Problem statement: Please count the lines in the rows below that contain the string "când", and give only that number.

Saved data entries
BEGIN

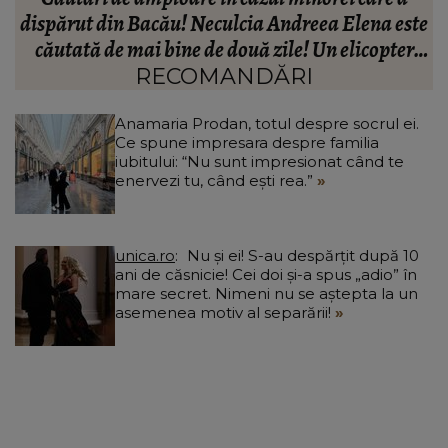
te
Prodan în relație. Impresara spune lucrurilor pe
A
nume: “Nu cred că este ceea ce trebuie pentru
familie.”
RECOMANDĂRI
Anamaria Prodan, totul despre socrul ei.
Ce spune impresara despre familia
iubitului: “Nu sunt impresionat când te
enervezi tu, când ești rea.”
unica.ro
Nu și ei! S-au despărțit după 10
ani de căsnicie! Cei doi și-a spus „adio” în
mare secret. Nimeni nu se aștepta la un
asemenea motiv al separării!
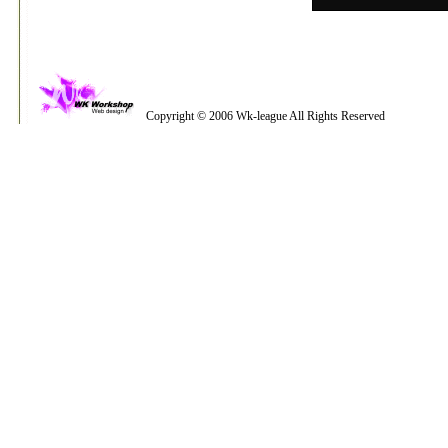
Copyright © 2006 Wk-league All Rights Reserved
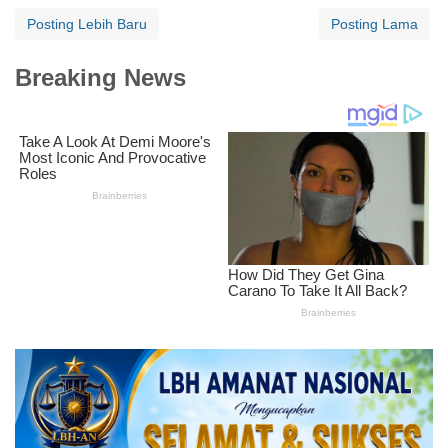
Posting Lebih Baru
Posting Lama
Breaking News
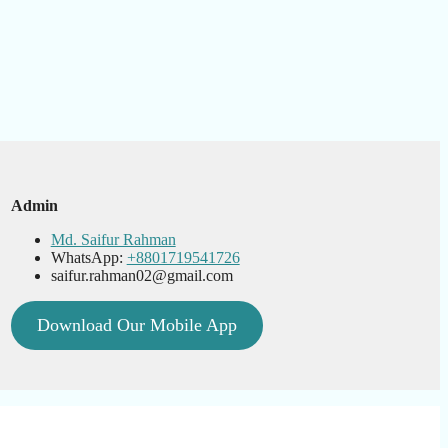
Admin
Md. Saifur Rahman
WhatsApp:
+8801719541726
saifur.rahman02@gmail.com
Download Our Mobile App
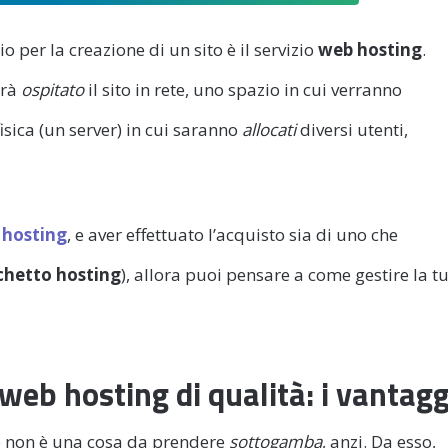
io per la creazione di un sito è il servizio
web hosting
.
arà
ospitato
il sito in rete, uno spazio in cui verranno
isica (un server) in cui saranno
allocati
diversi utenti,
 hosting
, e aver effettuato l’acquisto sia di uno che
chetto hosting
), allora puoi pensare a come gestire la t
web hosting di qualità: i vantagg
e non è una cosa da prendere
sottogamba
, anzi. Da esso,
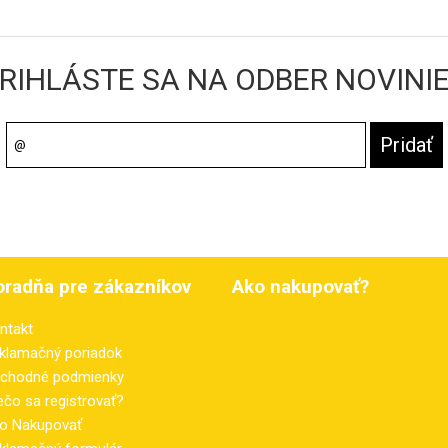
RIHLÁSTE SA NA ODBER NOVINI
oradňa pre zákazníkov
Ako nakupovať?
ntakt
klamačný poriadok
chodné podmienky
ečo sa registrovať?
o Nakupovať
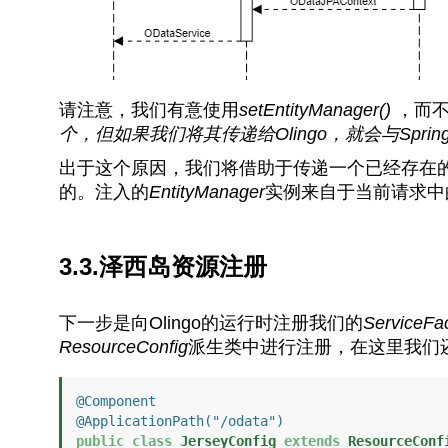
请注意，我们有意使用
setEntityManager()
，而
个，但如果我们将其传递给Olingo，就会与Spr
出于这个原因，我们将借助于传递一个已经存在
的。注入的
EntityManager
实例来自于当前请求中
3.3.泽西岛资源注册
下一步是向Olingo的运行时注册我们的
ServiceFa
ResourceConfig
派生类中进行注册，在这里我们还
@Component
@ApplicationPath("/odata")
public
class
JerseyConfig
extends
ResourceConf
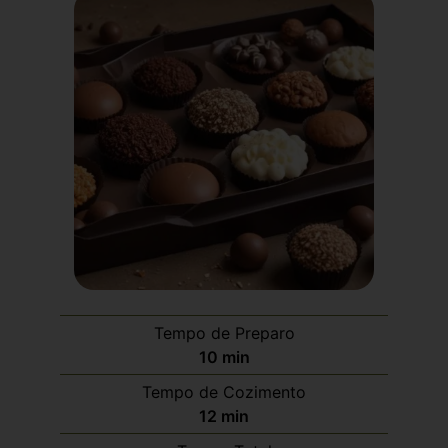
Tempo de Preparo
10
min
Tempo de Cozimento
12
min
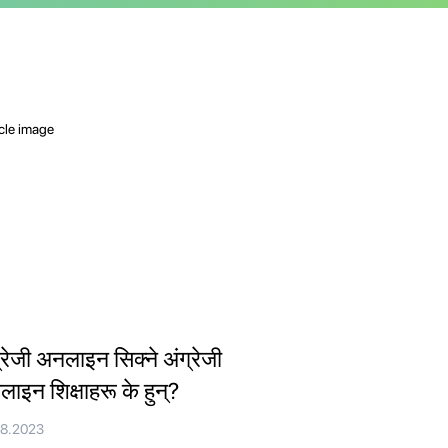
्रेजी अनलाइन सिक्ने अंग्रेजी
ाइन शिक्षाहरू के हुन्?
08.2023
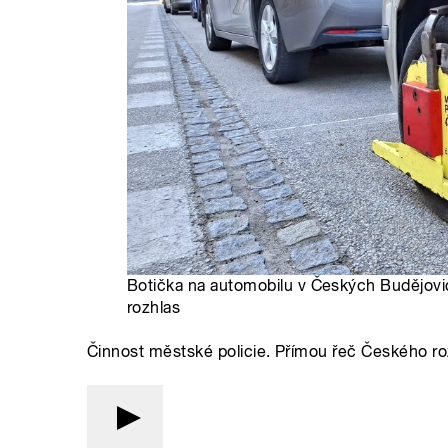
Botička na automobilu v Českých Budějovic
rozhlas
Činnost městské policie. Přímou řeč Českého ro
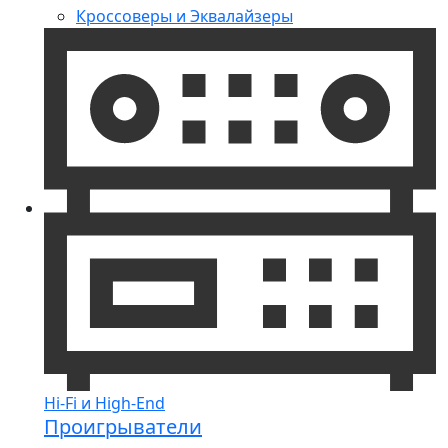
Кроссоверы и Эквалайзеры
Hi-Fi и High-End
Проигрыватели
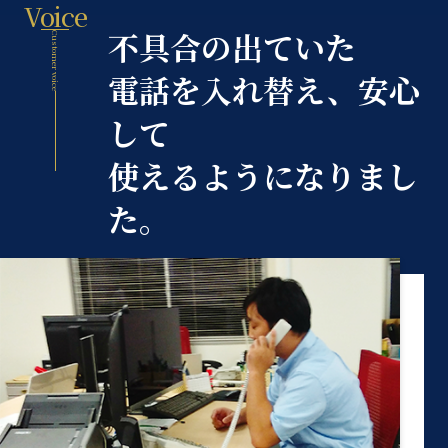
Voice
不具合の出ていた
Customer voice
電話を入れ替え、安心
して
使えるようになりまし
た。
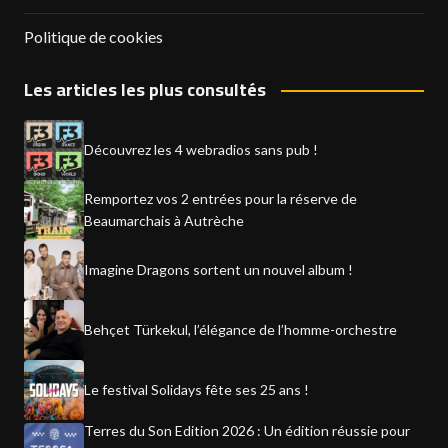
Politique de cookies
Les articles les plus consultés
Découvrez les 4 webradios sans pub !
Remportez vos 2 entrées pour la réserve de
Beaumarchais à Autrèche
Imagine Dragons sortent un nouvel album !
Behçet Türkekul, l’élégance de l’homme-orchestre
Le festival Solidays fête ses 25 ans !
Terres du Son Edition 2026 : Un édition réussie pour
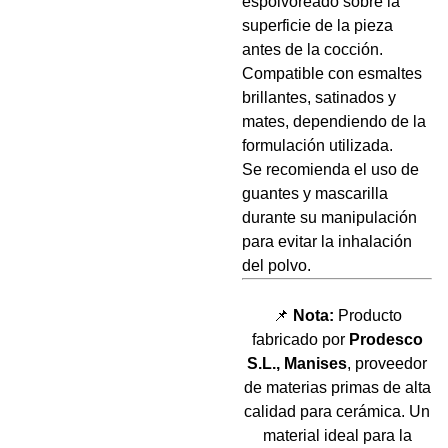
espolvoreado sobre la
superficie de la pieza
antes de la cocción.
Compatible con esmaltes
brillantes, satinados y
mates, dependiendo de la
formulación utilizada.
Se recomienda el uso de
guantes y mascarilla
durante su manipulación
para evitar la inhalación
del polvo.
📌
Nota:
Producto
fabricado por
Prodesco
S.L., Manises
, proveedor
de materias primas de alta
calidad para cerámica. Un
material ideal para la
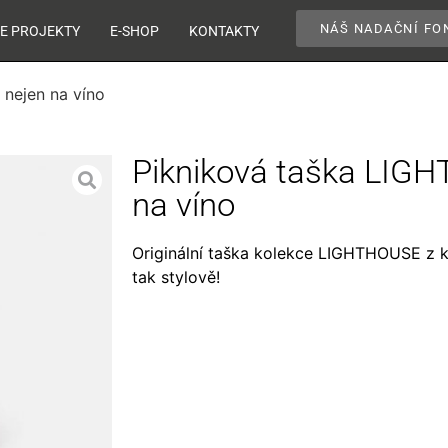
NÁŠ NADAČNÍ FO
E PROJEKTY
E-SHOP
KONTAKTY
nejen na víno
Pikniková taška LIG
na víno
Originální taška kolekce LIGHTHOUSE z kv
tak stylově!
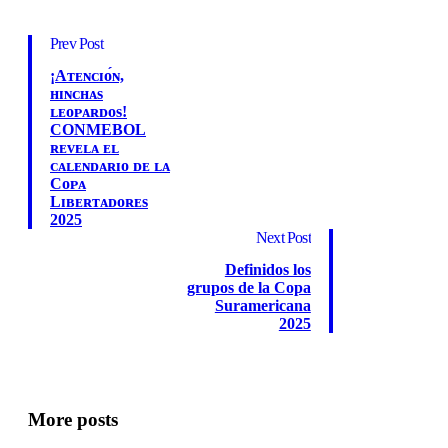
Prev Post
¡Aᴛᴇɴᴄɪᴏ́ɴ,
ʜɪɴᴄʜᴀs
ʟᴇᴏᴘᴀʀᴅᴏs!
CONMEBOL
ʀᴇᴠᴇʟᴀ ᴇʟ
ᴄᴀʟᴇɴᴅᴀʀɪᴏ ᴅᴇ ʟᴀ
Cᴏᴘᴀ
Lɪʙᴇʀᴛᴀᴅᴏʀᴇs
2025
Next Post
Definidos los
grupos de la Copa
Suramericana
2025
More posts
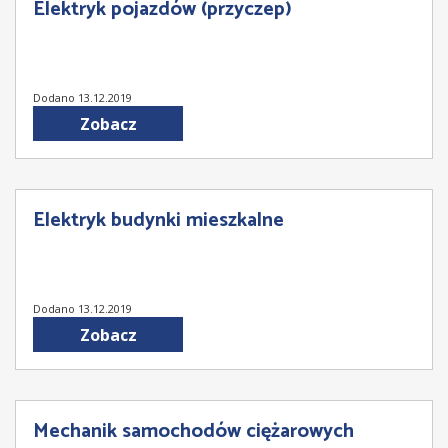
Elektryk pojazdów (przyczep)
Dodano 13.12.2019
Zobacz
Elektryk budynki mieszkalne
Dodano 13.12.2019
Zobacz
Mechanik samochodów ciężarowych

END

Final answer: 2